Dataset excerpts
---------------

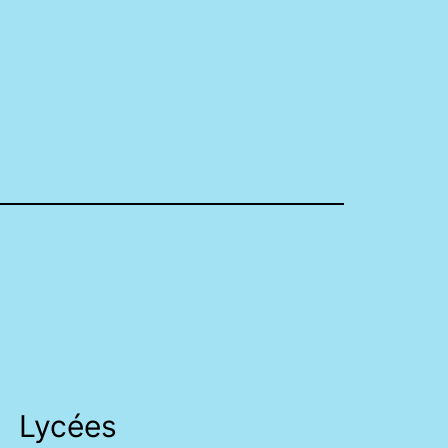
Lycées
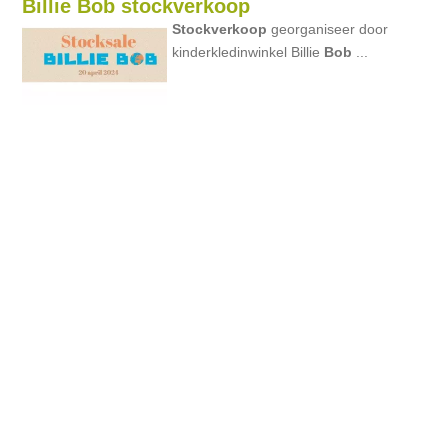
Billie Bob stockverkoop
Stockverkoop
georganiseer door
kinderkledinwinkel Billie
Bob
...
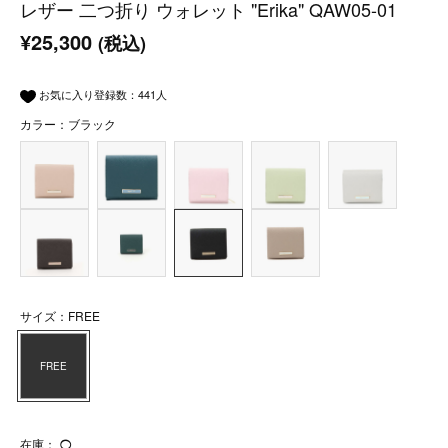
レザー 二つ折り ウォレット "Erika" QAW05-01
¥25,300
(税込)
お気に入り登録数：
441
人
カラー：ブラック
サイズ：FREE
FREE
在庫：
◯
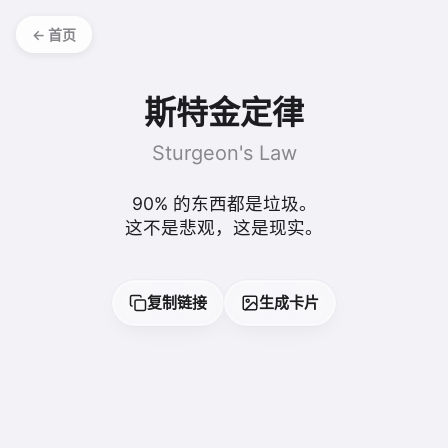
← 首页
斯特金定律
Sturgeon's Law
90% 的东西都是垃圾。
这不是悲观，这是现实。
复制链接
生成卡片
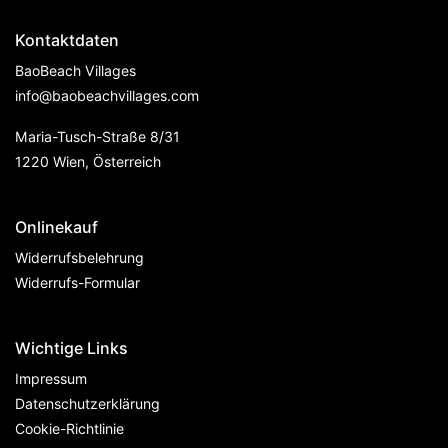
Kontaktdaten
BaoBeach Villages
info@baobeachvillages.com
Maria-Tusch-Straße 8/31
1220 Wien, Österreich
Onlinekauf
Widerrufsbelehrung
Widerrufs-Formular
Wichtige Links
Impressum
Datenschutzerklärung
Cookie-Richtlinie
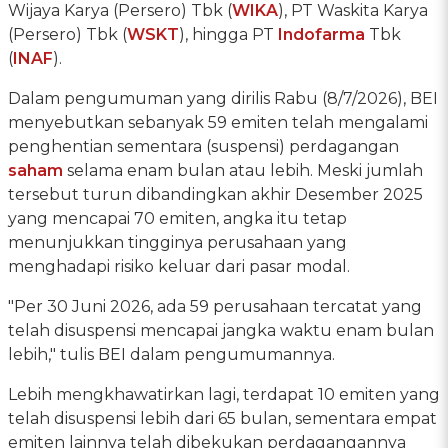
Wijaya Karya (Persero) Tbk (
WIKA
), PT Waskita Karya
(Persero) Tbk (
WSKT
), hingga PT
Indofarma
Tbk
(
INAF
).
Dalam pengumuman yang dirilis Rabu (8/7/2026), BEI
menyebutkan sebanyak 59 emiten telah mengalami
penghentian sementara (suspensi) perdagangan
saham
selama enam bulan atau lebih. Meski jumlah
tersebut turun dibandingkan akhir Desember 2025
yang mencapai 70 emiten, angka itu tetap
menunjukkan tingginya perusahaan yang
menghadapi risiko keluar dari pasar modal.
"Per 30 Juni 2026, ada 59 perusahaan tercatat yang
telah disuspensi mencapai jangka waktu enam bulan
lebih," tulis BEI dalam pengumumannya.
Lebih mengkhawatirkan lagi, terdapat 10 emiten yang
telah disuspensi lebih dari 65 bulan, sementara empat
emiten lainnya telah dibekukan perdagangannya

---------------

* [Work to be completed]: Return every line of text from all the entries above without any changes, and leave the pictures out.

* [Task solution]:
Lycées
Billie Bob stockverkoop
Stockverkoop
georganiseer door
kinderkledinwinkel Billie
Bob
...
レザー 二つ折り ウォレット "Erika" QAW05-01
¥25,300
(税込)
お気に入り登録数：
441
人
カラー：ブラック
サイズ：FREE
FREE
在庫：
◯
← 首页
斯特金定律
Sturgeon's Law
90% 的东西都是垃圾。
这不是悲观，这是现实。
复制链接
生成卡片
Kontaktdaten
BaoBeach Villages
info@baobeachvillages.com
Maria-Tusch-Straße 8/31
1220 Wien, Österreich
Onlinekauf
Widerrufsbelehrung
Widerrufs-Formular
Wichtige Links
Impressum
Datenschutzerklärung
Cookie-Richtlinie
Wijaya Karya (Persero) Tbk (
WIKA
), PT Waskita Karya
(Persero) Tbk (
WSKT
), hingga PT
Indofarma
Tbk
(
INAF
).
Dalam pengumuman yang dirilis Rabu (8/7/2026), BEI
menyebutkan sebanyak 59 emiten telah mengalami
penghentian sementara (suspensi) perdagangan
saham
selama enam bulan atau lebih. Meski jumlah
tersebut turun dibandingkan akhir Desember 2025
yang mencapai 70 emiten, angka itu tetap
menunjukkan tingginya perusahaan yang
menghadapi risiko keluar dari pasar modal.
"Per 30 Juni 2026, ada 59 perusahaan tercatat yang
telah disuspensi mencapai jangka waktu enam bulan
lebih," tulis BEI dalam pengumumannya.
Lebih mengkhawatirkan lagi, terdapat 10 emiten yang
telah disuspensi lebih dari 65 bulan, sementara empat
emiten lainnya telah dibekukan perdagangannya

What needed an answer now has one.